While trends like crochet and upcycling are having a resurgence, Emily notes that these practices have been part of her process for years. “I’ve spent so much time trying to find the right hands to make the crochet pieces,” she says. “I literally found people’s aunties, mums, nannies, grannies. I’ve got three phenomenal suppliers right now.” These include a young woman and her sister who crochet together, a woman named Patricia who handles sampling and production, and even “an incredible guy in the Drakensberg mountains who has a vintage loom and makes scarves for me.”
Across each category — whether it’s a raw-edged hoodie influenced by her gran, a tracksuit in locally made fleece, or her screen-printed t-shirts that she refused to cheapen for margin’s sake — the thread running through is uncompromising craft. “I wasn’t willing to compromise,” Emily says simply. While she continues to develop the clothing side, her heart is increasingly pulled toward accessories. “I’m looking into doing a lost wax course to make more silver jewellery, and hopefully cast my own pendants and charms.” Emily makes her jewellery by hand, and I’m currently obsessed with the wild siren-esque glamour of the Ethereal Collection.
At its core, Emily King Universe is about connection — to materials, to makers, to memory. “I’m still figuring out what categories to grow and where to put more energy,” she says. “Building this little network has been such a dream.”
At its heart, Emily King Universe is a vivid antidote against fashion’s greyscale minimalism — a kaleidoscopic world built from emotion and generational synergy. In an industry often obsessed with polish and polish alone, Emily’s pieces are charged with feeling. “What really inspires me is a feeling,” she says. “Like an emotion you get when you put something on.
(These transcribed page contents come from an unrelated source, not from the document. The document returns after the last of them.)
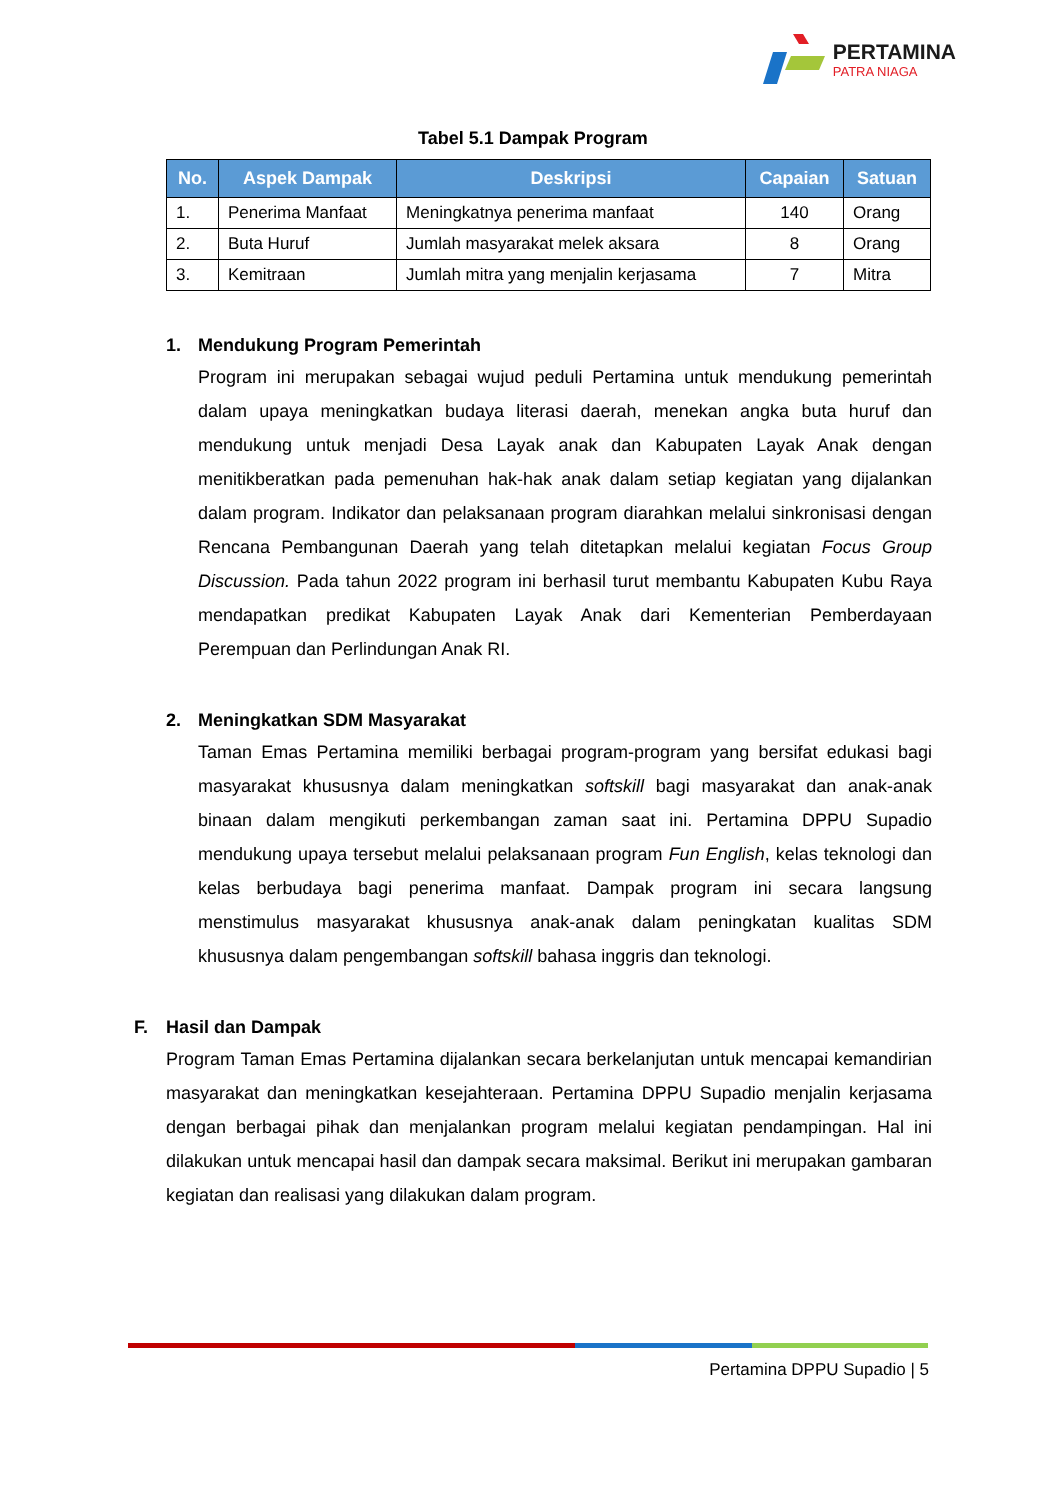PERTAMINA
PATRA NIAGA
Tabel 5.1 Dampak Program
| No. | Aspek Dampak | Deskripsi | Capaian | Satuan |
| --- | --- | --- | --- | --- |
| 1. | Penerima Manfaat | Meningkatnya penerima manfaat | 140 | Orang |
| 2. | Buta Huruf | Jumlah masyarakat melek aksara | 8 | Orang |
| 3. | Kemitraan | Jumlah mitra yang menjalin kerjasama | 7 | Mitra |
1. Mendukung Program Pemerintah
Program ini merupakan sebagai wujud peduli Pertamina untuk mendukung pemerintah dalam upaya meningkatkan budaya literasi daerah, menekan angka buta huruf dan mendukung untuk menjadi Desa Layak anak dan Kabupaten Layak Anak dengan menitikberatkan pada pemenuhan hak-hak anak dalam setiap kegiatan yang dijalankan dalam program. Indikator dan pelaksanaan program diarahkan melalui sinkronisasi dengan Rencana Pembangunan Daerah yang telah ditetapkan melalui kegiatan Focus Group Discussion. Pada tahun 2022 program ini berhasil turut membantu Kabupaten Kubu Raya mendapatkan predikat Kabupaten Layak Anak dari Kementerian Pemberdayaan Perempuan dan Perlindungan Anak RI.
2. Meningkatkan SDM Masyarakat
Taman Emas Pertamina memiliki berbagai program-program yang bersifat edukasi bagi masyarakat khususnya dalam meningkatkan softskill bagi masyarakat dan anak-anak binaan dalam mengikuti perkembangan zaman saat ini. Pertamina DPPU Supadio mendukung upaya tersebut melalui pelaksanaan program Fun English, kelas teknologi dan kelas berbudaya bagi penerima manfaat. Dampak program ini secara langsung menstimulus masyarakat khususnya anak-anak dalam peningkatan kualitas SDM khususnya dalam pengembangan softskill bahasa inggris dan teknologi.
F. Hasil dan Dampak
Program Taman Emas Pertamina dijalankan secara berkelanjutan untuk mencapai kemandirian masyarakat dan meningkatkan kesejahteraan. Pertamina DPPU Supadio menjalin kerjasama dengan berbagai pihak dan menjalankan program melalui kegiatan pendampingan. Hal ini dilakukan untuk mencapai hasil dan dampak secara maksimal. Berikut ini merupakan gambaran kegiatan dan realisasi yang dilakukan dalam program.
Pertamina DPPU Supadio | 5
Maybe it makes you feel childlike or cheeky or confident. I’ve always been drawn to items that evoke mood.”
This intuitive, emotive approach sits at the core of Emily’s design philosophy, and her personal wardrobe reflects it completely. “My cupboard looks like a dress-up box — if it’s a t-shirt, it has piercings or something weird on it. I like people doing a double take.” Creating space for that kind of expression in the real world comes with nuance, and I feel that Emily’s mastery is inviting her customers to take risks and play; “sometimes it takes a festival for someone to wear a colourful necklace,” she reflects. “So it’s a dance — figuring out how to stay relevant and commercial in such a niche space.” Personally, I think our world is longing for the fantastical expression of fashion as escapism. In this, Emily couldn’t be better situated.
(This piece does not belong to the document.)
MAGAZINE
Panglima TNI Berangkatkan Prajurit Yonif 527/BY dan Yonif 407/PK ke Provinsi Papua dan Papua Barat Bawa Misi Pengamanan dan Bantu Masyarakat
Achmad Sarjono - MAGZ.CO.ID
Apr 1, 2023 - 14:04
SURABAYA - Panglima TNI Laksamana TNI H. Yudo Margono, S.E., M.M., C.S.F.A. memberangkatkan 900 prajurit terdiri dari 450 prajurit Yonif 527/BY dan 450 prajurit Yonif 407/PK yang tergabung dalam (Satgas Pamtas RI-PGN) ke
Emily’s ultimate vision is fashion as a celebration — of self, of life, of the everyday, and “for fashion to slow down. For people to feel confident and excited to express themselves. I don’t want people to wait for a special occasion to wear something amazing — we should all dress like life’s the party.” This philosophy is a reminder that conscious fashion needn’t be flat or neutral. On dopamine-dressing, Emily muses, “If I’m having a bad day, it’s probably because I’m in a tracksuit,” she laughs. “I always feel better if I’ve got lip gloss on or a cute top. Clothing and accessories are such an amazing way to feel great and to have a colourful, beautiful life.”
In an era of overproduction and overexposure, in which culture appears to be algorithmically flattened, Emily King’s Universe offers a compelling alternative; if fashion is to have a future worth believing in, I reckon it might just look something like this.